Exercise brief - Your output should be exactly the lines from the one containing "bildelar ti" through the final line of the records, both included, with every picture left out.

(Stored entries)

------------------------------------------------------------------------

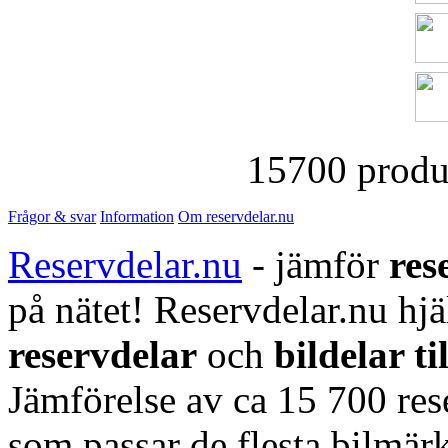
15700 produk
Frågor & svar
Information
Om reservdelar.nu
Reservdelar.nu
- jämför
res
på nätet! Reservdelar.nu hjä
reservdelar
och
bildelar ti
Jämförelse av ca 15 700 rese
som passar de flesta bilmärk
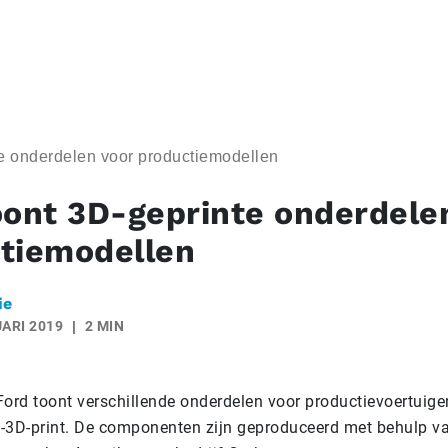
te onderdelen voor productiemodellen
oont 3D-geprinte onderdele
tiemodellen
ie
ARI 2019
2 MIN
Ford toont verschillende onderdelen voor productievoertuige
ge-3D-print. De componenten zijn geproduceerd met behulp v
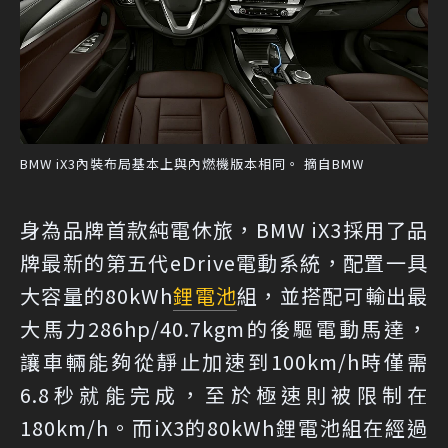
BMW iX3內裝布局基本上與內燃機版本相同。 摘自BMW
身為品牌首款純電休旅，BMW iX3採用了品
牌最新的第五代eDrive電動系統，配置一具
大容量的80kWh
鋰電池
組，並搭配可輸出最
大馬力286hp/40.7kgm的後驅電動馬達，
讓車輛能夠從靜止加速到100km/h時僅需
6.8秒就能完成，至於極速則被限制在
180km/h。而iX3的80kWh鋰電池組在經過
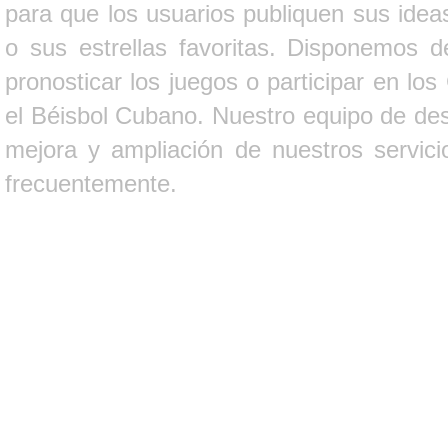
para que los usuarios publiquen sus ideas
o sus estrellas favoritas. Disponemos d
pronosticar los juegos o participar en lo
el Béisbol Cubano. Nuestro equipo de des
mejora y ampliación de nuestros servici
frecuentemente.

------------------------------------------------------------------------

Response to this task -
bildelar ti
Jämförelse av ca 15 700 rese
som passar de flesta bilmärk
te onderdelen voor productiemodellen
oont 3D-geprinte onderdele
tiemodellen
ie
ARI 2019
2 MIN
Ford toont verschillende onderdelen voor productievoertuige
ge-3D-print. De componenten zijn geproduceerd met behulp v
BMW iX3內裝布局基本上與內燃機版本相同。 摘自BMW
身為品牌首款純電休旅，BMW iX3採用了品
牌最新的第五代eDrive電動系統，配置一具
大容量的80kWh
鋰電池
組，並搭配可輸出最
大馬力286hp/40.7kgm的後驅電動馬達，
讓車輛能夠從靜止加速到100km/h時僅需
6.8秒就能完成，至於極速則被限制在
180km/h。而iX3的80kWh鋰電池組在經過
para que los usuarios publiquen sus ideas
o sus estrellas favoritas. Disponemos d
pronosticar los juegos o participar en lo
el Béisbol Cubano. Nuestro equipo de des
mejora y ampliación de nuestros servici
frecuentemente.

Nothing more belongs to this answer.